This project provides a RESTful API for embedding and querying codebases. It enables users to download a GitHub repository, process the codebase, store it in a vector database, and query it for relevant information.
-
Embed Codebase:
- Downloads a GitHub repository using a URL.
- Processes and chunks the codebase.
- Stores the processed data in a vector database.
-
Query Codebase:
- Accepts a natural language query.
- Searches the vector database for the most relevant code chunks.

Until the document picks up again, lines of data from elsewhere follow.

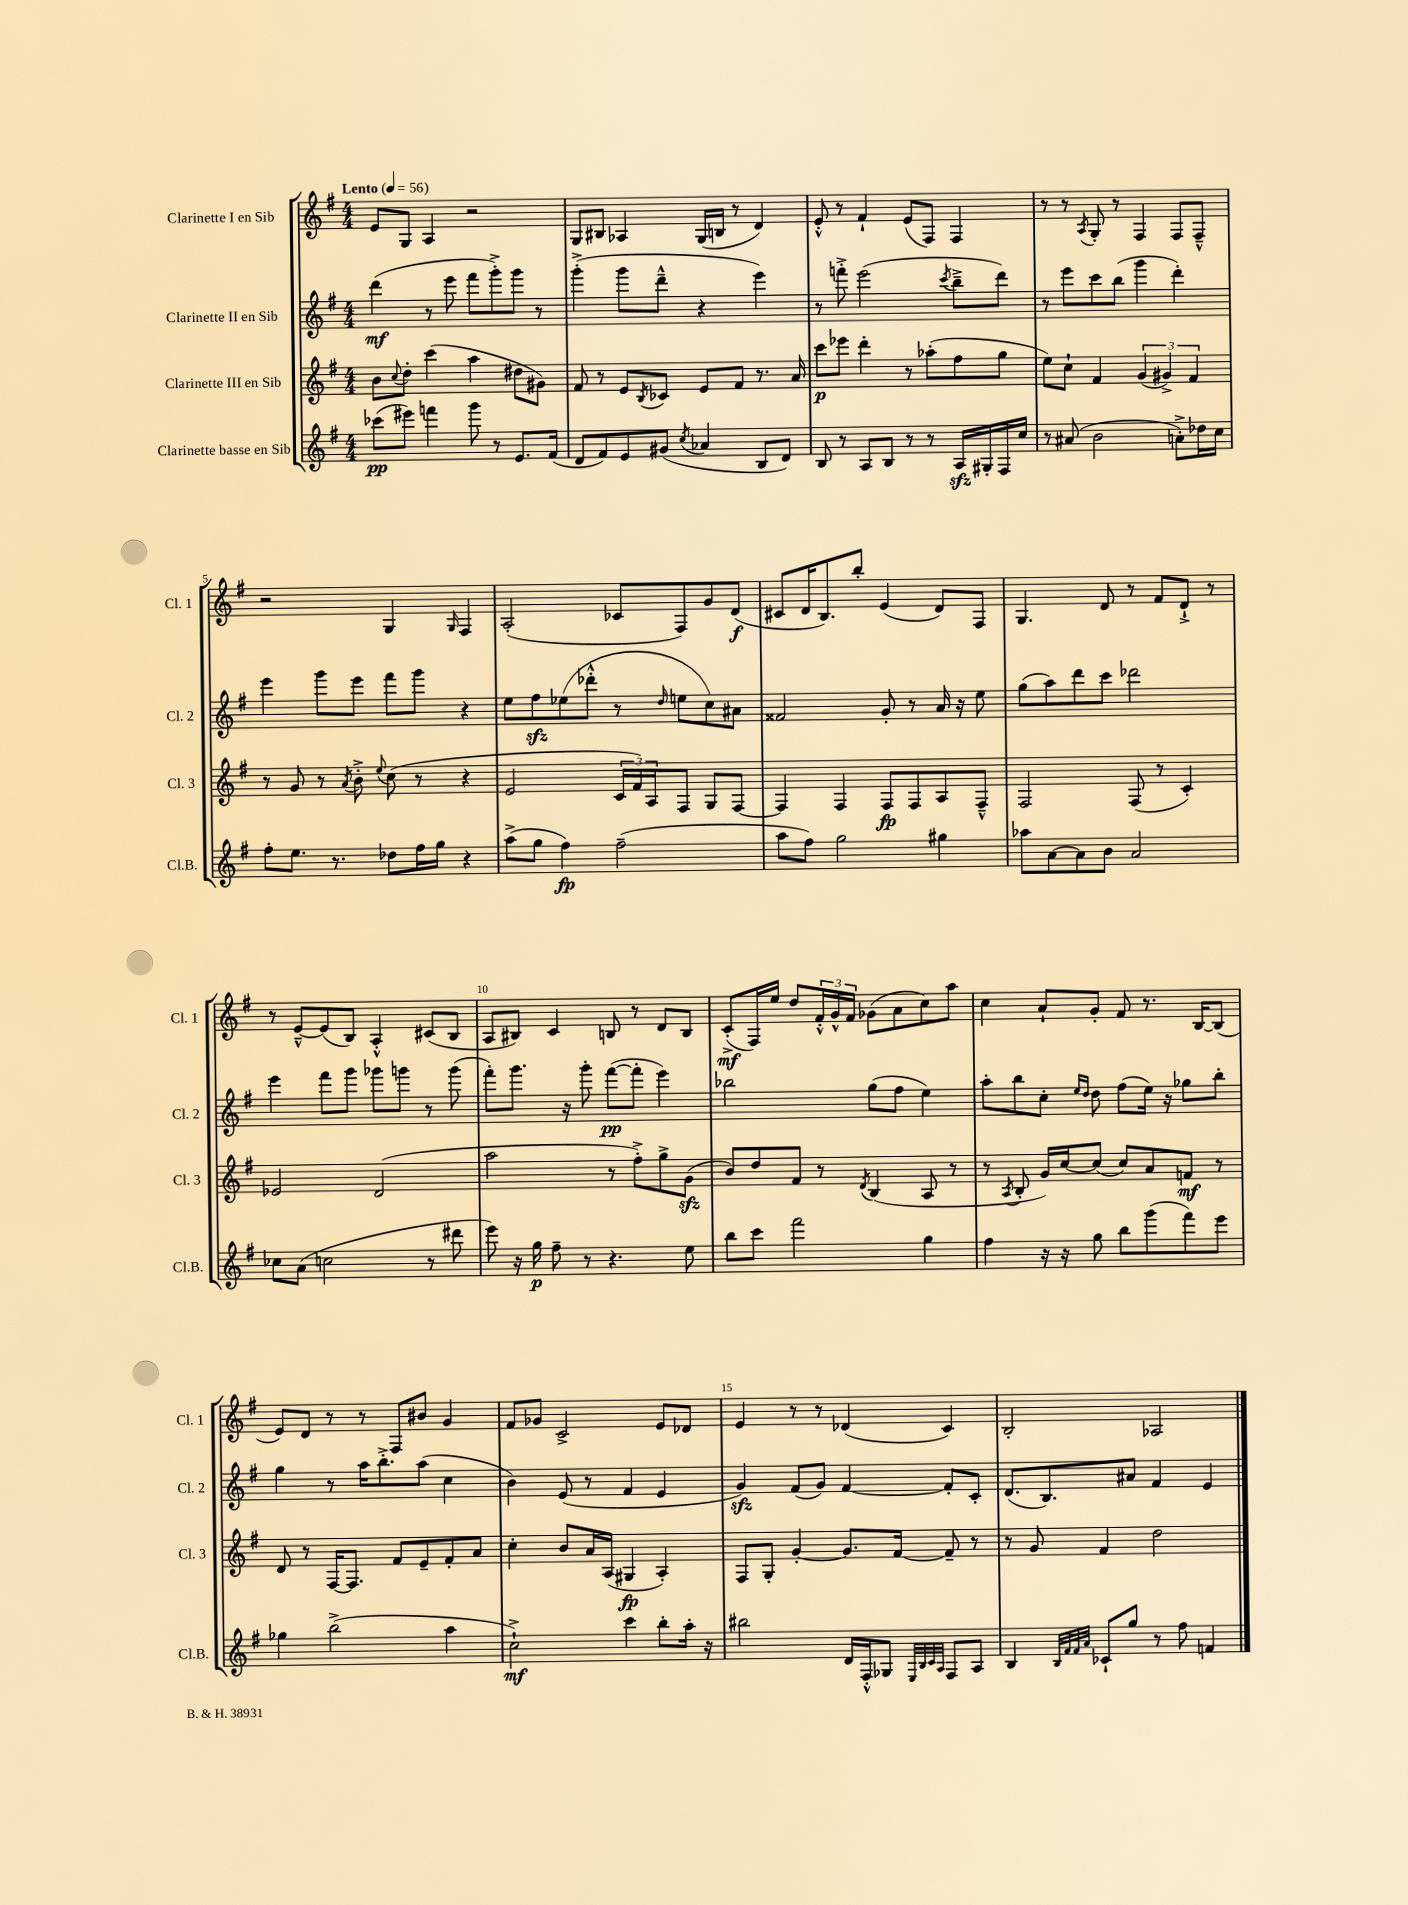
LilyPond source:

<<
\new StaffGroup <<
\new Staff = "s0" \with { instrumentName = "Clarinette I en Sib" shortInstrumentName = "Cl. 1" } {
    \clef treble \key g \major \numericTimeSignature \time 4/4 \tempo "Lento" 4 = 56
    e'8 g8 a4 r2 |
    g8 bis8 aes4 g16( b16 r8 d'4) |
    e'8-.-^ r8 fis'4-! e'8( fis8) fis4 |
    r8 r8 \acciaccatura { a8 } g8-. r8 fis4 fis8 fis8---^ |
    r2 g4 \grace { g16 } fis4 |
    a2-.( ces'8 fis8) g'8 d'8\f( |
    cis'8 d'16 b8.) b''8-. e'4( d'8) fis8 |
    g4. d'8 r8 fis'8 d'8-!-> r8 |
    r8 e'8~---^ e'8( b8) a4-.-^ cis'8( b8 |
    a8 bis8) c'4 b8 r8 d'8 b8 |
    c'8-.->\mf( fis16) e''16 d''8 \tuplet 3/2 { fis'16-.-^ g'16-^ fis'16 } ges'8( a'8 c''8) a''8 |
    c''4 a'8-! g'8-. fis'8 r8. b16~ b8( |
    e'8) d'8 r8 r8 fis8 bis'8 g'4 |
    fis'8 ges'8 c'2-> e'8 des'8 |
    e'4 r8 r8 des'4( c'4) |
    b2-. aes2 \bar "|." |
}
\new Staff = "s1" \with { instrumentName = "Clarinette II en Sib" shortInstrumentName = "Cl. 2" } {
    \clef treble \key g \major \numericTimeSignature \time 4/4
    d'''4\mf( r8 e'''8 fis'''8 g'''8-.->) g'''8 r8 |
    g'''4-.->( g'''8 d'''8---^ r4 e'''4) |
    r8 f'''8-.-> e'''2( \acciaccatura { c'''8 } b''8---> d'''8) |
    r8 e'''8 c'''8 b''8( g'''4 d'''4-.) |
    e'''4 g'''8 e'''8 fis'''8 g'''8 r4 |
    e''8 fis''8\sfz ees''8( des'''8-.-^ r8 \grace { d''16 } e''8 c''8) ais'8 |
    fisis'2 g'8-. r8 a'16 r16 e''8 |
    g''8( a''8) d'''8 c'''8 des'''2 |
    e'''4 fis'''8 g'''8 ges'''8 g'''8 r8 g'''8( |
    fis'''8-.) g'''8. r16 g'''8-. fis'''8~\pp( fis'''8-. e'''4) |
    bes''2 g''8( fis''8 e''4) |
    a''8-. b''8 c''8-. \grace { e''16 d''16 } d''8 fis''8( e''16) r16 ges''8 b''8-. |
    g''4 r8 a''16 b''8.-.-> a''8( c''4 |
    b'4) e'8( r8 fis'4 e'4 |
    g'4\sfz) fis'8( g'8) fis'4~ fis'8-. c'8-. |
    d'8.( b8.) ais'8 fis'4 e'4 \bar "|." |
}
\new Staff = "s2" \with { instrumentName = "Clarinette III en Sib" shortInstrumentName = "Cl. 3" } {
    \clef treble \key g \major \numericTimeSignature \time 4/4
    b'8 \appoggiatura { c''8 } d''8-. c'''4( a''4 dis''8 gis'8) |
    fis'8 r8 e'8 \acciaccatura { b8 } ces'8 e'8 fis'8 r8. a'16 |
    c'''8\p ees'''8 d'''4-. r8 aes''8-.( fis''8 g''8 |
    e''8) c''8-! fis'4 \tuplet 3/2 { g'4( gis'4->) fis'4 } |
    r8 g'8 r8 \acciaccatura { a'8 } b'8-.-> \appoggiatura { e''8 } c''8( r8 r4 |
    e'2 \tuplet 3/2 { c'16 fis'16) a16 } fis8 g8 fis8~ |
    fis4 fis4 fis8\fp fis8 a8 fis8---^ |
    fis2 fis8( r8 c'4-.) |
    ees'2 d'2( |
    a''2 r8 fis''8-.->) g''8-> g'8\sfz( |
    b'8) d''8 fis'8 r8 \acciaccatura { d'8 } b4( a8 r8 |
    r8 \acciaccatura { a8 } b8-. g'16) c''16~ c''8( c''8) a'8 f'8\mf r8 |
    d'8 r8 fis16~ fis8. fis'8 e'8-- fis'8-. a'8 |
    c''4-. b'8 a'16 a16( gis4\fp a4-.) |
    fis8 g8-. g'4~-. g'8. fis'16~ fis'8-- r8 |
    r8 g'8 fis'4 d''2 \bar "|." |
}
\new Staff = "s3" \with { instrumentName = "Clarinette basse en Sib" shortInstrumentName = "Cl.B." } {
    \clef treble \key g \major \numericTimeSignature \time 4/4
    ces'''8\pp( eis'''8) f'''4 g'''8 r8 e'8. fis'16( |
    d'8 fis'8) e'8 gis'8( \acciaccatura { c''8 } aes'4 b8 d'8) |
    b8 r8 a8 b8 r8 r8 a16\sfz gis16-. fis16 c''16 |
    r8 ais'8( b'2 a'8-.->) des''16 c''16 |
    fis''8-. e''8. r8. des''8 fis''16 g''16 r4 |
    a''8->( g''8 fis''4\fp) fis''2--( |
    a''8 fis''8) g''2 gis''4 |
    aes''8 a'8~ a'8 b'8 a'2 |
    ces''8 a'8( c''2 r8 dis'''8 |
    e'''8) r16 g''16\p fis''8-- r8 r4. e''8 |
    b''8 c'''8 fis'''2 g''4 |
    fis''4 r16 r16 g''8 b''8 g'''8( fis'''8) e'''8 |
    ges''4 b''2->( a''4 |
    c''2-!->\mf) c'''4 b''8-. a''16-. r16 |
    bis''2 d'16 fis16-.-^ ges8 \grace { e32 b32 c'32 a32 } fis8 a8 |
    b4 \grace { b32 fis'32 fis'32 a'32 } ces'8-! g''8 r8 fis''8 f'4 \bar "|." |
}
>>
>>
\layout { \context { \Score \override BarNumber.break-visibility = ##(#f #t #t) barNumberVisibility = #(every-nth-bar-number-visible 5) } }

- Returns the results for further processing.
- POST
/api/embed-codebase - Description: Downloads and processes a GitHub repository, embedding its code into a vector database.
- Request Body:
{ "repoUrl": "https://github.com/user/repository.git" } - Response:
{ "message": "Repository downloaded and code collected." }
- POST
/api/query - Description: Queries the vector database with a natural language query.
- Request Body:
{ "query": "What does the codebase do?", "folderName": "user_repository_timestamp" } - Response:
{ "response": [ /* relevant code chunks */ ] }
-
Clone the Repository:
git clone https://github.com/your-repo/codebase-embedding-api.git cd codebase-embedding-api -
Install Dependencies:
npm install
-
Build the Project:
npm run build
-
Start Server (TypeScript):
node dist/server.js
- Start the server:
npm run start
- Use an API client (like Postman or cURL) to interact with the endpoints.
- Node.js (v18+)
- NPM
- TypeScript
src/
├── server.ts # Main server file
├── utils.ts # Utility functions
├── code_service.ts # Code processing logic
├── chroma_db.ts # Vector database functions
cloned_codebases/ # Directory for downloaded repositories